L’ironie de l’histoire chaplinienne fera que, à son tour,
le cinéaste sera guidé, télécommandé par une jeune femme (une
publicitaire) dans Un Roi à New-York. Il n’a plus le
dessus sur les femmes, qu’il séduisait ou tuait avec Verdoux
(1947). Ici, il est devenu objet à consommer. Lorsqu’il débarque
aux U.S.A, ce roi en fuite d’un pays d’Europe (plus vraisemblablement
un tyran certes sympathique, mais qui crevait de faim son
pays) il deviendra à son tour nourriture pour l’écran cathodique,
nouvel ordre culturel de la liberté démocratique.
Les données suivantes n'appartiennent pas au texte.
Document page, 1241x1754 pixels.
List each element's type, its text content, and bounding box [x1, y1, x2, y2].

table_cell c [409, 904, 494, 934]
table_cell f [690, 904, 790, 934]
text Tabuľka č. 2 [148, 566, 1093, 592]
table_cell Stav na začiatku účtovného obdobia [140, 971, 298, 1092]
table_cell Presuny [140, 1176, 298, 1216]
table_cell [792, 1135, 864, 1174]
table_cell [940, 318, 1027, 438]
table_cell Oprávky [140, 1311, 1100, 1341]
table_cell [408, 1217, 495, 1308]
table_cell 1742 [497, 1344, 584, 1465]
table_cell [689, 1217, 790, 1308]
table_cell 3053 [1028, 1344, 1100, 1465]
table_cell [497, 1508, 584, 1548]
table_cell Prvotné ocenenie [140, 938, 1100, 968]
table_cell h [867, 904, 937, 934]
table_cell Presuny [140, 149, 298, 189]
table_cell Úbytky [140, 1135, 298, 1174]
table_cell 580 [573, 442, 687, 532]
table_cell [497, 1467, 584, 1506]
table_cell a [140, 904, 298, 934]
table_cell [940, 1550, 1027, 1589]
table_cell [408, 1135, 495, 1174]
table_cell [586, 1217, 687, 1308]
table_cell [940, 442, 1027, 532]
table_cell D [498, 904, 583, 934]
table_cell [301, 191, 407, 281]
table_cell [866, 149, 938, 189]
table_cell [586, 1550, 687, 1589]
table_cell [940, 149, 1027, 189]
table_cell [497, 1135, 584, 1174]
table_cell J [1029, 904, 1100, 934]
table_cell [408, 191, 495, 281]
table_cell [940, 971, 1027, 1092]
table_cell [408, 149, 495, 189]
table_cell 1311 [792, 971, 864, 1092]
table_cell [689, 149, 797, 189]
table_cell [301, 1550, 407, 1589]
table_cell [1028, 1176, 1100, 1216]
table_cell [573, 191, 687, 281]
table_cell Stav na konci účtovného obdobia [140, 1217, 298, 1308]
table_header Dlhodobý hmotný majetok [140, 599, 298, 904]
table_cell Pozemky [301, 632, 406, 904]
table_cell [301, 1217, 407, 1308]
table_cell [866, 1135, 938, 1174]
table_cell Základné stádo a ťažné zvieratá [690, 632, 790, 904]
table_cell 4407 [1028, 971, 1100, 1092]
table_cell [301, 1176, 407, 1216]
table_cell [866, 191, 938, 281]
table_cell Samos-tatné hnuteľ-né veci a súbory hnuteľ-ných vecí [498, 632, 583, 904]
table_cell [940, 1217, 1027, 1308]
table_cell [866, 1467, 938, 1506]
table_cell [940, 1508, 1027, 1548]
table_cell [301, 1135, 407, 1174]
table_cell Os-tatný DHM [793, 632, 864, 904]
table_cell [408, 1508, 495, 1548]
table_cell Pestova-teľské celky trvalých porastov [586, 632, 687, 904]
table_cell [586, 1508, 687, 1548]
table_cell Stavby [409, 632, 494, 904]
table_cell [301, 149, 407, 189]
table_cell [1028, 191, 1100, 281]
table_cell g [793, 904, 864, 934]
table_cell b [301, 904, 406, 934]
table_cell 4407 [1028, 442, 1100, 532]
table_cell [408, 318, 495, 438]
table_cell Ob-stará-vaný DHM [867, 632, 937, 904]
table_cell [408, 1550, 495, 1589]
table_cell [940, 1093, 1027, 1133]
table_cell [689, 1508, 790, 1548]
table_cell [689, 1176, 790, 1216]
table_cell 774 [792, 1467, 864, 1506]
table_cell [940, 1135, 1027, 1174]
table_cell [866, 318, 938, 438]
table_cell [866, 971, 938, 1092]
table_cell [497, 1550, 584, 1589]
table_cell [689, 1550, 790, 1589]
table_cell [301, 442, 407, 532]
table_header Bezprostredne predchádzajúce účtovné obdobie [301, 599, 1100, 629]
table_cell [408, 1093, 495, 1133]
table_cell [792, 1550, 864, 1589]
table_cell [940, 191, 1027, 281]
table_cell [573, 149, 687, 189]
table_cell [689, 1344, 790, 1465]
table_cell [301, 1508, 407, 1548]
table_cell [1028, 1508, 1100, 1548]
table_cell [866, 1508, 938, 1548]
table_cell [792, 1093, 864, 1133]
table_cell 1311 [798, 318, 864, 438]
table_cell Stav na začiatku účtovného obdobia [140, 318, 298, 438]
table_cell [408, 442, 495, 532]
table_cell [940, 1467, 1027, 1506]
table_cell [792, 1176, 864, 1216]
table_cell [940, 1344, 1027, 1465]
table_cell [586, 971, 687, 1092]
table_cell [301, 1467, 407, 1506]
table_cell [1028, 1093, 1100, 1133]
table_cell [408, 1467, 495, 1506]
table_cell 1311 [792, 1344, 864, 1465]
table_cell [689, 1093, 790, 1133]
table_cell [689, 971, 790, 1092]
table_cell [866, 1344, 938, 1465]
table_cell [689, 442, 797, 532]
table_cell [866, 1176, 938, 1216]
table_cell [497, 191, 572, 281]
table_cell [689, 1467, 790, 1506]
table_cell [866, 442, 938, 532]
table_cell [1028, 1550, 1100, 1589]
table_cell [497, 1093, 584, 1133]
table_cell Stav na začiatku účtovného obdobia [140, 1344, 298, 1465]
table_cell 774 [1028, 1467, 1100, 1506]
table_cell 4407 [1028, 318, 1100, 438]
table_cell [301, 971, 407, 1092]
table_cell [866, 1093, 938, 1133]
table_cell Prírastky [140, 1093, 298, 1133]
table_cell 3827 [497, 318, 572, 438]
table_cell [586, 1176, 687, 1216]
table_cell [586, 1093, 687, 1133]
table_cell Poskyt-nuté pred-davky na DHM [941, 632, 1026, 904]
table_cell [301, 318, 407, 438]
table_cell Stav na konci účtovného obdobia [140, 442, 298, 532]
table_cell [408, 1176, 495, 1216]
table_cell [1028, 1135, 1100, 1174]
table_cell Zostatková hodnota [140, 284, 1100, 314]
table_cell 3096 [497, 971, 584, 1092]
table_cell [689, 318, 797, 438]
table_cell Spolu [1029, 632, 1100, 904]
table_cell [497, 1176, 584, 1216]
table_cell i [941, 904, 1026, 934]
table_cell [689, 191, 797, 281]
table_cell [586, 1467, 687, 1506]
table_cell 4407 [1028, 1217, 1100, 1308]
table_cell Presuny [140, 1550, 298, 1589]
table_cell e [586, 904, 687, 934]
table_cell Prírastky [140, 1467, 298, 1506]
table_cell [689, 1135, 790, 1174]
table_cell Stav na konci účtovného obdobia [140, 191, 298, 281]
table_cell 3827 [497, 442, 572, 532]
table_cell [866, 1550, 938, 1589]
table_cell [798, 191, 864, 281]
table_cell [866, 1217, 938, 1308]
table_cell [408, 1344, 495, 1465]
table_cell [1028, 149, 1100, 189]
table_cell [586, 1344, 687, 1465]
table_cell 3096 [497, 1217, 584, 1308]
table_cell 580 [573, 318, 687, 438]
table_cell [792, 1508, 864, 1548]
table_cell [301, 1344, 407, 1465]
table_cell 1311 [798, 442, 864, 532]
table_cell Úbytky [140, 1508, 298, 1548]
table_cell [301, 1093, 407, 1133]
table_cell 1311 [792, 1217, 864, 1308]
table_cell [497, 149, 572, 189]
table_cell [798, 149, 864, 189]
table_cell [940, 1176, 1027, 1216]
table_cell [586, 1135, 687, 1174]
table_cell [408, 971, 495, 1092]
Une image
diffusable. Il revient à l’écran cathodique de donner
du travail à ce vieux roi déchu où, lui aussi, sera commandé
par un pouvoir mais ici sans corps palpable : une voix
off dicte les gestes du comédien assis seul dans le studio,
avec un fond gris qui semble plus l’absorber que le soutenir.
C’est seulement avec la publicitaire Ann Kay (Dawn Addams,
frimousse de gamine du monde) qu’il entre véritablement en
relation de plan. On pourrait dire que c’est parce qu’elle
a les gestes du photographe (sa profession initiale) que le
lien du travail reste investi par l’échange.